梁千洛看了一眼翻译,这个在南宫家兢兢业业服侍数十年的老仆人,倒是有几分慈眉善目,既然南宫很早就下了命令,为什么到了这个时候才能被人得知呢?
他总觉得,如果老天真心有意帮衬,自己倒不至于落到很惨烈的下场。
“你最好不要走,呆在这里比什么都强。
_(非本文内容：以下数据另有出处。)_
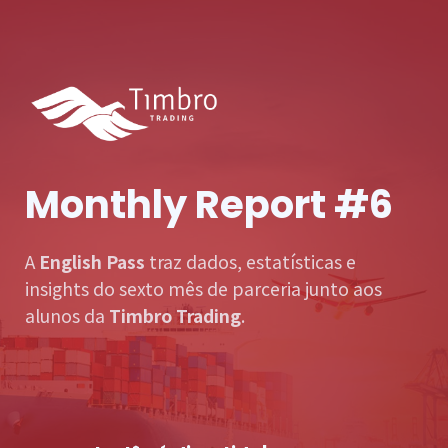
Monthly Report #6
A
English Pass
traz dados, estatísticas e
insights do sexto mês de parceria junto aos
alunos da
Timbro Trading
.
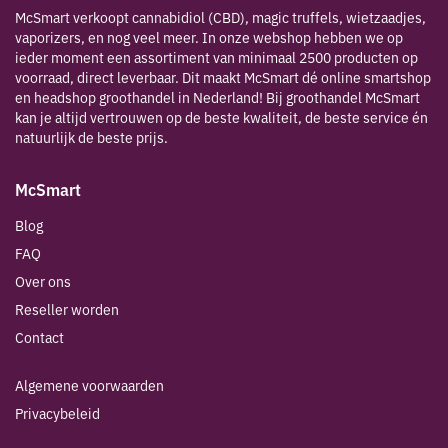
McSmart verkoopt cannabidiol (CBD), magic truffels, wietzaadjes,
vaporizers, en nog veel meer. In onze webshop hebben we op
ieder moment een assortiment van minimaal 2500 producten op
voorraad, direct leverbaar. Dit maakt McSmart dé online smartshop
en headshop groothandel in Nederland! Bij groothandel McSmart
kan je altijd vertrouwen op de beste kwaliteit, de beste service én
natuurlijk de beste prijs.
McSmart
Blog
FAQ
Over ons
Reseller worden
Contact
Algemene voorwaarden
Privacybeleid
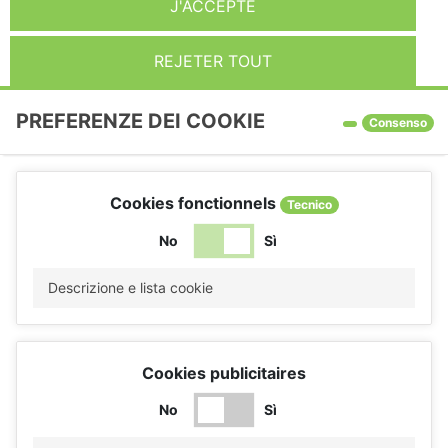
J'ACCEPTE
REJETER TOUT
PREFERENZE DEI COOKIE
Consenso
Cookies fonctionnels
Tecnico
No
Sì
Descrizione e lista cookie
Cookies publicitaires
No
Sì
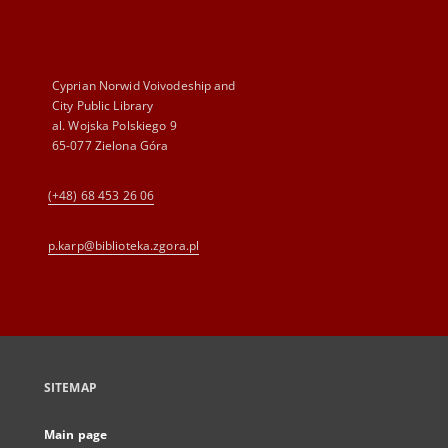
Cyprian Norwid Voivodeship and
City Public Library
al. Wojska Polskiego 9
65-077 Zielona Góra
(+48) 68 453 26 06
p.karp@biblioteka.zgora.pl
SITEMAP
Main page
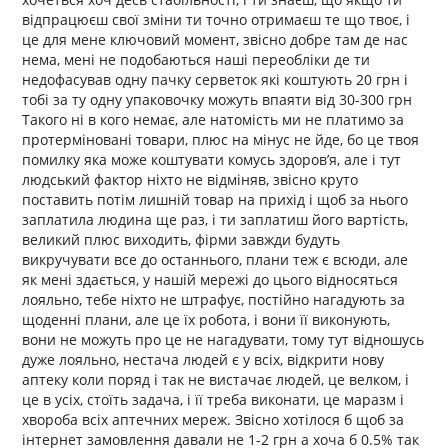
відпрацюєш свої зміни ти точно отримаєш те що твоє, і
це для мене ключовий момент, звісно добре там де нас
нема, мені не подобаються наші переобліки де ти
недофасував одну пачку серветок які коштують 20 грн і
тобі за ту одну упаковочку можуть впаяти від 30-300 грн
Такого ні в кого немає, але натомість ми не платимо за
протерміновані товари, плюс на мінус не йде, бо це твоя
помилку яка може коштувати комусь здоровʼя, але і тут
людський фактор ніхто не відміняв, звісно круто
поставить потім лишній товар на прихід і щоб за нього
заплатила людина ще раз, і ти заплатиш його вартість,
великий плюс виходить, фірми завжди будуть
викручувати все до останнього, плани теж є всюди, але
як мені здається, у нашій мережі до цього відносяться
лояльно, тебе ніхто не штрафує, постійно нагадують за
щоденні плани, але це їх робота, і вони її виконують,
вони не можуть про це не нагадувати, тому тут відношусь
дуже лояльно, нестача людей є у всіх, відкрити нову
аптеку коли поряд і так не вистачає людей, це велком, і
це в усіх, стоїть задача, і її треба виконати, це маразм і
хвороба всіх аптечних мереж. Звісно хотілося б щоб за
інтернет замовлення давали не 1-2 грн а хоча б 0.5% так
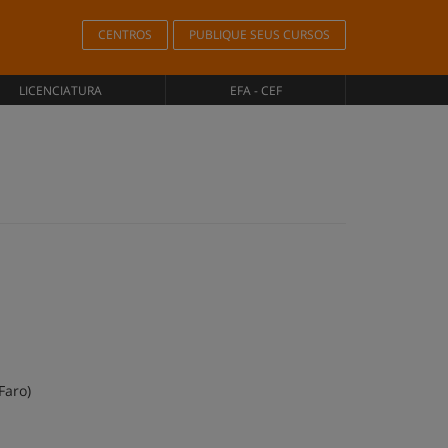
CENTROS
PUBLIQUE SEUS CURSOS
LICENCIATURA
EFA - CEF
Faro)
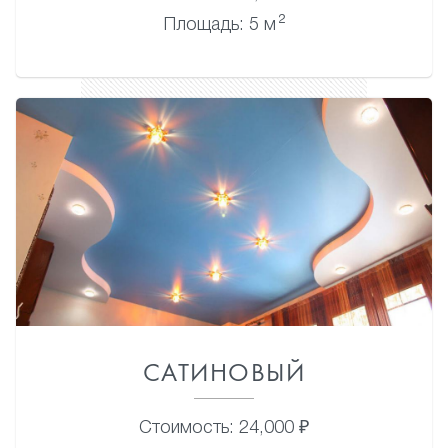
2
Площадь: 5 м
САТИНОВЫЙ
Стоимость: 24,000 ₽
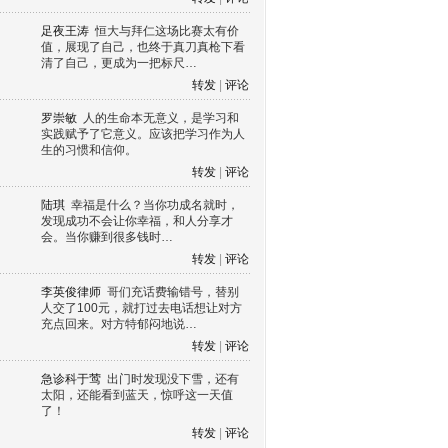
足夜王涛
恒大与拜仁这场比赛太有价
值，展现了自己，也终于真刀真枪下看
清了自己，更成为一把标尺…
转发
|
评论
罗崇敏
人的生命本无意义，是学习和
实践赋予了它意义。应该把学习作为人
生的习惯和信仰。
转发
|
评论
陆琪
幸福是什么？当你功成名就时，
发现成功不会让你幸福，和人分享才
会。当你赚到很多钱时…
转发
|
评论
李英俊律师
哥们充话费输错号，替别
人交了100元，就打过去电话想让对方
充点回来。对方特郁闷地说…
转发
|
评论
急诊科于莺
出门时发现没下雪，还有
太阳，还能看到蓝天，惊呼这一天值
了！
转发
|
评论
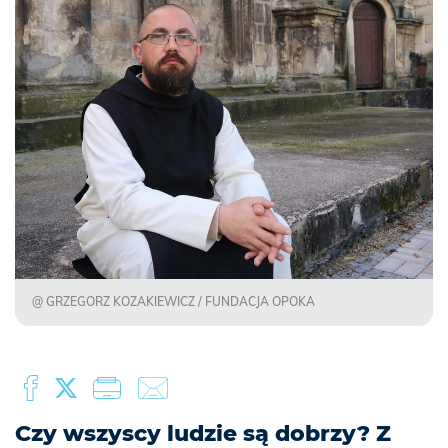
@ GRZEGORZ KOZAKIEWICZ / FUNDACJA OPOKA
Czy wszyscy ludzie są dobrzy? Z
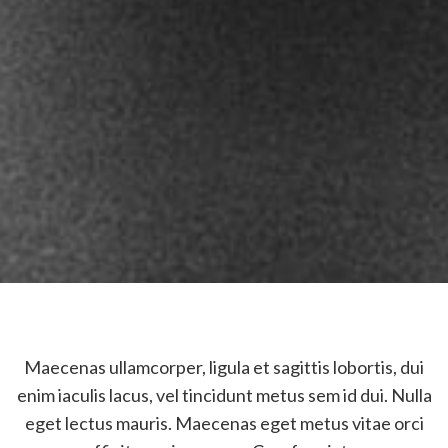
Maecenas ullamcorper, ligula et sagittis lobortis, dui
enim iaculis lacus, vel tincidunt metus sem id dui. Nulla
eget lectus mauris. Maecenas eget metus vitae orci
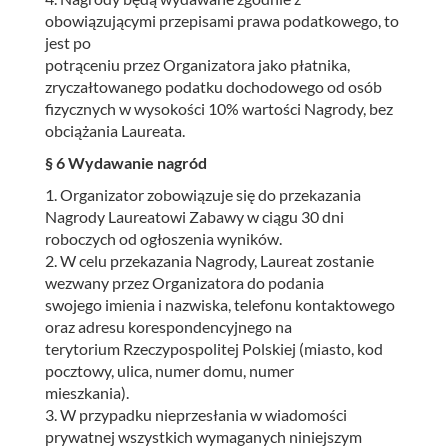
obowiązującymi przepisami prawa podatkowego, to
jest po
potrąceniu przez Organizatora jako płatnika,
zryczałtowanego podatku dochodowego od osób
fizycznych w wysokości 10% wartości Nagrody, bez
obciążania Laureata.
§ 6 Wydawanie nagród
1. Organizator zobowiązuje się do przekazania
Nagrody Laureatowi Zabawy w ciągu 30 dni
roboczych od ogłoszenia wyników.
2. W celu przekazania Nagrody, Laureat zostanie
wezwany przez Organizatora do podania
swojego imienia i nazwiska, telefonu kontaktowego
oraz adresu korespondencyjnego na
terytorium Rzeczypospolitej Polskiej (miasto, kod
pocztowy, ulica, numer domu, numer
mieszkania).
3. W przypadku nieprzesłania w wiadomości
prywatnej wszystkich wymaganych niniejszym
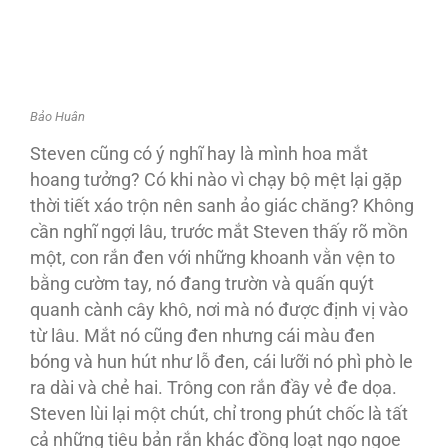
Bảo Huân
Steven cũng có ý nghĩ hay là mình hoa mắt
hoang tưởng? Có khi nào vì chạy bộ mệt lại gặp
thời tiết xáo trộn nên sanh ảo giác chăng? Không
cần nghĩ ngợi lâu, trước mắt Steven thấy rõ mồn
một, con rắn đen với những khoanh vằn vện to
bằng cườm tay, nó đang trườn và quấn quýt
quanh cành cây khô, nơi mà nó được định vị vào
từ lâu. Mắt nó cũng đen nhưng cái màu đen
bóng và hun hút như lỗ đen, cái lưỡi nó phì phò le
ra dài và chẻ hai. Trông con rắn đầy vẻ đe dọa.
Steven lùi lại một chút, chỉ trong phút chốc là tất
cả những tiêu bản rắn khác đồng loạt ngo ngoe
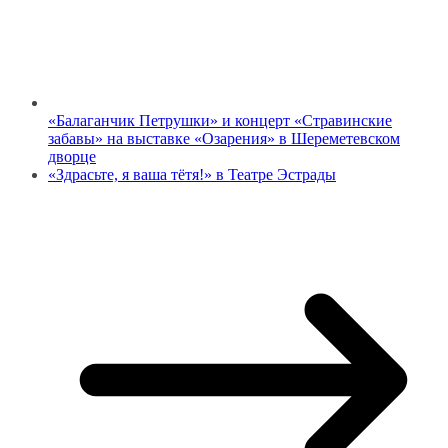
«Балаганчик Петрушки» и концерт «Стравинские
забавы» на выставке «Озарения» в Шереметевском
дворце
«Здрасьте, я ваша тётя!» в Театре Эстрады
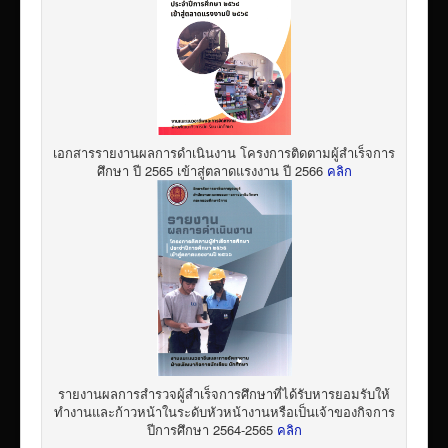
เอกสารรายงานผลการดำเนินงาน โครงการติดตามผู้สำเร็จการ
ศึกษา ปี 2565 เข้าสู่ตลาดแรงงาน ปี 2566
คลิก
รายงานผลการสำรวจผู้สำเร็จการศึกษาที่ได้รับหารยอมรับให้
ทำงานและก้าวหน้าในระดับหัวหน้างานหรือเป็นเจ้าของกิจการ
ปีการศึกษา 2564-2565
คลิก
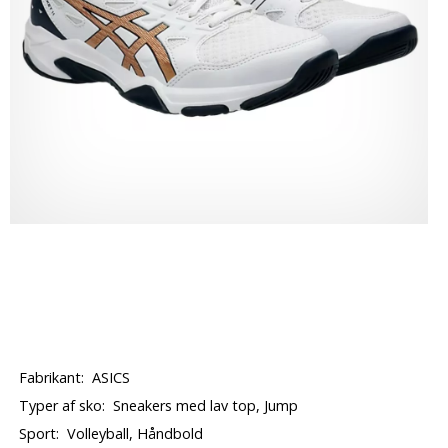
Fabrikant:
ASICS
Typer af sko:
Sneakers med lav top, Jump
Sport:
Volleyball, Håndbold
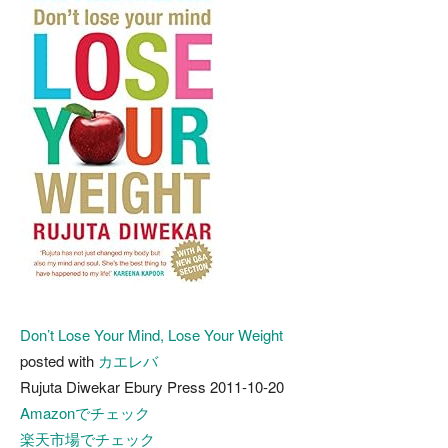
Don’t Lose Your Mind, Lose Your Weight
posted with
カエレバ
Rujuta Diwekar Ebury Press 2011-10-20
Amazonでチェック
楽天市場でチェック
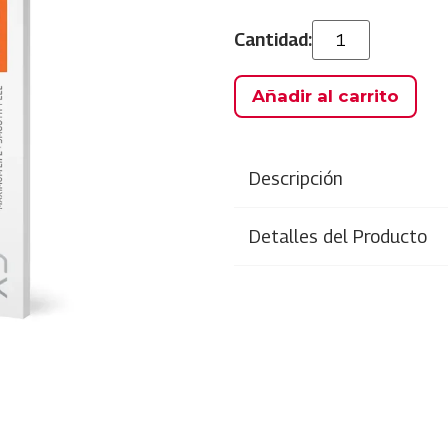
Añadir al carrito
Descripción
Detalles del Producto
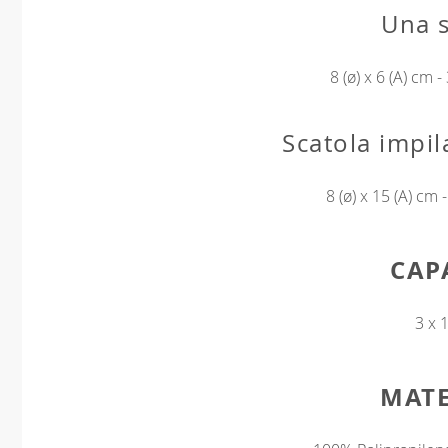
Una s
8 (ø) x 6 (A) cm - 
Scatola impil
8 (ø) x 15 (A) cm -
CAP
3 x 
MATE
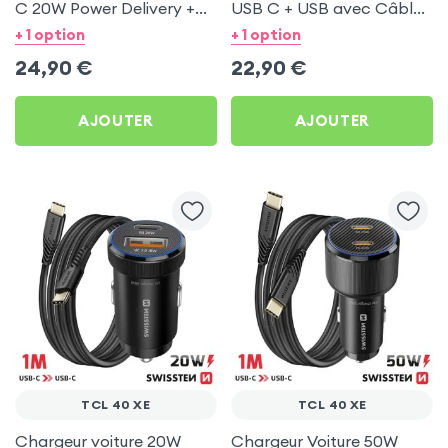
C 20W Power Delivery +
USB C + USB avec Câble
Câble USB C 60W pour
type C Swissten pour TCL
+ 1 option
+ 1 option
TCL 40 XE
40 XE
24,90
€
22,90
€
AJOUTER
AJOUTER
TCL 40 XE
TCL 40 XE
Chargeur voiture 20W
Chargeur Voiture 50W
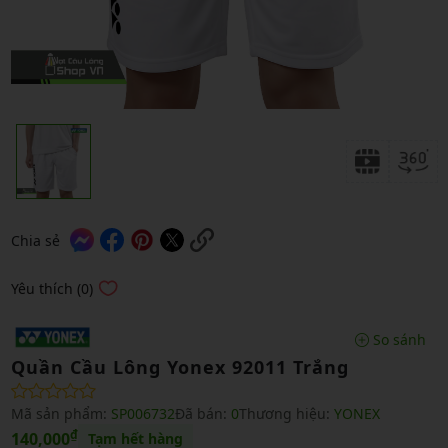
Chia sẻ
Yêu thích (0)
So sánh
Quần Cầu Lông Yonex 92011 Trắng
Mã sản phẩm:
SP006732
Đã bán:
0
Thương hiệu:
YONEX
₫
140,000
Tạm hết hàng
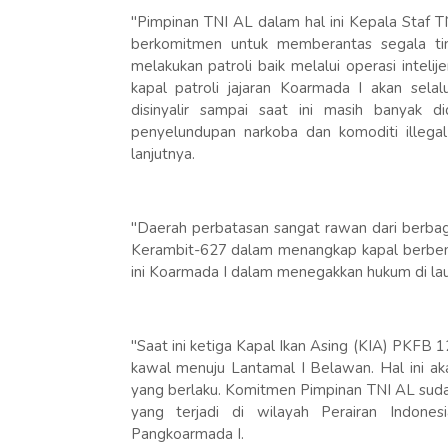
"Pimpinan TNI AL dalam hal ini Kepala Staf 
berkomitmen untuk memberantas segala tin
melakukan patroli baik melalui operasi inte
kapal patroli jajaran Koarmada I akan sel
disinyalir sampai saat ini masih banyak di
penyelundupan narkoba dan komoditi illegal 
lanjutnya.
"Daerah perbatasan sangat rawan dari berba
Kerambit-627 dalam menangkap kapal berben
ini Koarmada I dalam menegakkan hukum di lau
"Saat ini ketiga Kapal Ikan Asing (KIA) PKF
kawal menuju Lantamal I Belawan. Hal ini ak
yang berlaku. Komitmen Pimpinan TNI AL sudah
yang terjadi di wilayah Perairan Indone
Pangkoarmada I.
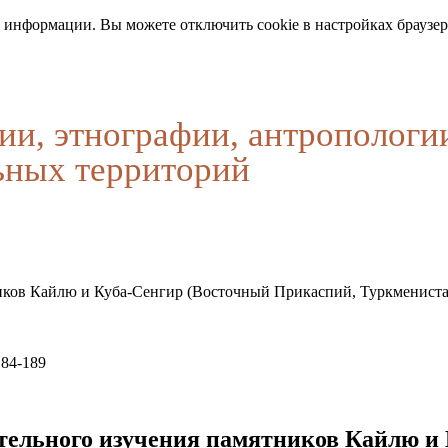
 информации. Вы можете отключить cookie в настройках браузер
ии, этнографии, антропологи
ьных территорий
ников Кайлю и Куба-Сенгир (Восточный Прикаспий, Туркмениста
184-189
тельного изучения памятников Кайлю и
”
南宫敏玉说完,头也不回地走了,翻译垂手站立,像是有什么未尽的话要跟梁千洛说,“夫人还是稍安勿躁,在事情没有定论之前,所有的事情都是徒劳。”
“我知道姑姑尽职尽忠,可若是真的要为你们的夫人好,将他最心爱的男人剥夺去又让他身陷囹圄之中,难道这就是你们南宫家的尽忠之道吗?”
翻译沉默了良久,许久才说,“每个人都有自己的立场,也许在夫人看来这不算是尽忠之道,可是对于我们来讲,却是真真切切为了她好。”
“其他的事情都可能有变数,唯独这件事情不会。”
翻译没有再和梁千洛纠缠下去,而是紧走几步,跟上了南宫敏玉的步伐,直到南宫敏玉的仪仗走出大院之后,阿碧才走进门来,满眼的焦灼,“夫人,我们是不是该走了?”
“不走。”
梁千洛说着,在椅子旁坐下,南宫敏玉府里头的琉璃盏曾经是他最喜欢的物件,可是当时,穆天琪的手上只有一件,若是白白给了他,南宫还不知道要怎么闹呢?
权衡利弊之下,梁千洛仍是忍痛割爱,将这雪白的琉璃拱手让给了南宫敏玉。